Car les shortcoms ont également un défaut à leur qualité : comme ça coûte moins cher, la qualité en pâtit. Dessin moyen voire médiocre, animation peu fluide (souvent traitée en flash), décors minimalistes… L’argent non dépensé n’est pas investi dans la production. Alors pourquoi regarder ces programmes low cost ?
Bac à sable
L’intérêt principal de la shortcom, c’est qu’elle implique un investissement moindre (temporel comme pécuniaire). Aussi, les créatifs peuvent s’en donner à cœur joie et se permettre pas mal de petits délires scénaristiques et formels fourtraques bien sympathiques. Le fait qu’en plus la plupart des adaptations soient tirées de yonkoma (les mangas comiques en quatre cases) renforce ce sentiment.

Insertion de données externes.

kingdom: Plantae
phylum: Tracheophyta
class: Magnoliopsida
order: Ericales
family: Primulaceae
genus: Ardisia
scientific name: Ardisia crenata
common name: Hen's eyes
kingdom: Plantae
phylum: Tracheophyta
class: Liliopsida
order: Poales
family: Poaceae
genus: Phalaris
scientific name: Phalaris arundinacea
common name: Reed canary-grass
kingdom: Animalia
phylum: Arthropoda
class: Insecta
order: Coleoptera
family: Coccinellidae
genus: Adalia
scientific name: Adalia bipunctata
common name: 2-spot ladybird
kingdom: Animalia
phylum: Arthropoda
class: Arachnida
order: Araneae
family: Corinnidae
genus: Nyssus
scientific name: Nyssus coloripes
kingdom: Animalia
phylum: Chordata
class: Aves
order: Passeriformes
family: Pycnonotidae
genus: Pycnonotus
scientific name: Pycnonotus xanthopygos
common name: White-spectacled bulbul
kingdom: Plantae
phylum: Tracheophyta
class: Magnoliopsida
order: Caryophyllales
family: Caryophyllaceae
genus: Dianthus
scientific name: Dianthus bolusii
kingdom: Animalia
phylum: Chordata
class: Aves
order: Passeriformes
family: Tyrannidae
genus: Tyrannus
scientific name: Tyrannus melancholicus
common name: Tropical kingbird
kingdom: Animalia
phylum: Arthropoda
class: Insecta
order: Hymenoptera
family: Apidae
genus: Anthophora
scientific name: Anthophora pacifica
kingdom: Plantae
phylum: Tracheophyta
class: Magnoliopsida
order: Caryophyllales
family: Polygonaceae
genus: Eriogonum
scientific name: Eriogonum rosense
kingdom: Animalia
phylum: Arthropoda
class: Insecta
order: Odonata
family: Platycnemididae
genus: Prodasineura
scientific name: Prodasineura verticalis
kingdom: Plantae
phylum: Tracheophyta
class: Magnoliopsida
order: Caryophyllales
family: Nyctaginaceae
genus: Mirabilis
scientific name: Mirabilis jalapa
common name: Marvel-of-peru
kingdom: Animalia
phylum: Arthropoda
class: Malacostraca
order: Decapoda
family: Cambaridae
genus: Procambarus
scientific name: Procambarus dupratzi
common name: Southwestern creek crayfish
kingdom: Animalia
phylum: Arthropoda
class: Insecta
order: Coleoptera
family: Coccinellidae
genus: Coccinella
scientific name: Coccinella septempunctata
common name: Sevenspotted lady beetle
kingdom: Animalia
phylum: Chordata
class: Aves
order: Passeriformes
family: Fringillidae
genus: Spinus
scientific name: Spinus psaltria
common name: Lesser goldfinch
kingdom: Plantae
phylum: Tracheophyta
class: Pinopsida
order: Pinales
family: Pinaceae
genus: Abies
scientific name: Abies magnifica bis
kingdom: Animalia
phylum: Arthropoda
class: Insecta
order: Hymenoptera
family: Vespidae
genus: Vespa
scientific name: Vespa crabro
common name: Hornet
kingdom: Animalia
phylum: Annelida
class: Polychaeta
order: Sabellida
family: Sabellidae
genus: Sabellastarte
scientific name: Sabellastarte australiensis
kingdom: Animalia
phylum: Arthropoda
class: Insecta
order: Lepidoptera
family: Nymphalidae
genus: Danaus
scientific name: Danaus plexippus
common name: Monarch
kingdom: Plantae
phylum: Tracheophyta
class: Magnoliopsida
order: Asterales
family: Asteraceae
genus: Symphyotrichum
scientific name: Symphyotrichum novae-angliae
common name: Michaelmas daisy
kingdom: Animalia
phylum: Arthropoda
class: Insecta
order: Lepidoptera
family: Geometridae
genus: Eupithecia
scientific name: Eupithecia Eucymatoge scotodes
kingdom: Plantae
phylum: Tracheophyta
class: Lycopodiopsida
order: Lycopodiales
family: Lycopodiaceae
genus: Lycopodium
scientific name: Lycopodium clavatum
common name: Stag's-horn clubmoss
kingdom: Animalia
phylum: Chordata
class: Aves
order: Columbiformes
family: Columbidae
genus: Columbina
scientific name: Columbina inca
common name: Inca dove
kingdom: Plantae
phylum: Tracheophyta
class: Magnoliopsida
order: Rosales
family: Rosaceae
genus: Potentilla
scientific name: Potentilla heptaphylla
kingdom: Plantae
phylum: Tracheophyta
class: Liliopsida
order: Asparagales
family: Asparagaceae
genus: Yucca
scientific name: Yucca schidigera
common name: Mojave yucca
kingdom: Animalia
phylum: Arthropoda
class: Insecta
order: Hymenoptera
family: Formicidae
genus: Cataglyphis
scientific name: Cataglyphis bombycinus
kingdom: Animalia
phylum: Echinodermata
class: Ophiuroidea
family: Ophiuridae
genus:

Donc, certes, c’est parfois moche, mais c’est souvent drôle, inventif et/ou frais. Le format court est parfaitement adapté à cet humour bouffon, à la croisée du manzai (une forme de comédie traditionnelle japonaise se pratiquant en duo) et de l’absurde, tout simplement. Par ailleurs, les enjeux étant relativement faibles, le fait qu’un épisode ne dure que 5 minutes facilite la mise en place de cliffhanger. Le spectateur, s’il n’est pas tenu en haleine, a tout de même droit à sa dose de suspense dans ces intriguettes.
Un format en adéquation avec son temps
Autre raison pouvant expliquer ce boom du shortcom : le développement massif de la vidéo mobile. Grâce au développement de réseaux sans fil de plus en plus performants (la 4G est commercialisée au grand public depuis 2010 au Japon) et d’outils portables aux résolutions vidéo plus que satisfaisantes (smartphones et tablettes en tête), la vidéo en ligne franchit un palier supplémentaire en devenant mobile. nico nico douga, célèbre plateforme de partage vidéo nippone, a compris ce principe, et propose depuis 3 ans le streaming d’un certain nombre de séries animées. Dans le catalogue de la plateforme, au milieu de titres importants comme Nichijô ou Mirai Nikki, on trouve (entre autres) des Wooser no Sono Higurashi et des Ai Mai Mii.
Car la consommation de ces séries courtes se prête parfaitement à la vidéo mobile : le temps d’un trajet en train ou métro, on peut enchaîner sans problème quelques épisodes mal dessinés de 3 minutes entre la lecture de deux pages d’actualité, là où le visionnage d’un Fate/Zero sera contraint par la durée, le confort du voyage et la taille de l’écran.
Doit-on s’attendre à une déferlante à venir de shortcoms dans l’animation japonaise ? Difficile à dire. Il est évident que les futurs développements de la vidéo en ligne (commercialisation, formats, création…) vont d’une façon ou d’une autre avoir un impact sur la production animée japonaise. Les shortcoms en sont peut-être un premier exemple. De là à dire que le modèle va se généraliser, il y a un pas que l’auteur du présent article ne se risquera certainement pas à franchir, la production canonique de japanimation (des saisons de 13 à 26 épisodes de 25 minutes) étant encore très ancrée dans les pratiques.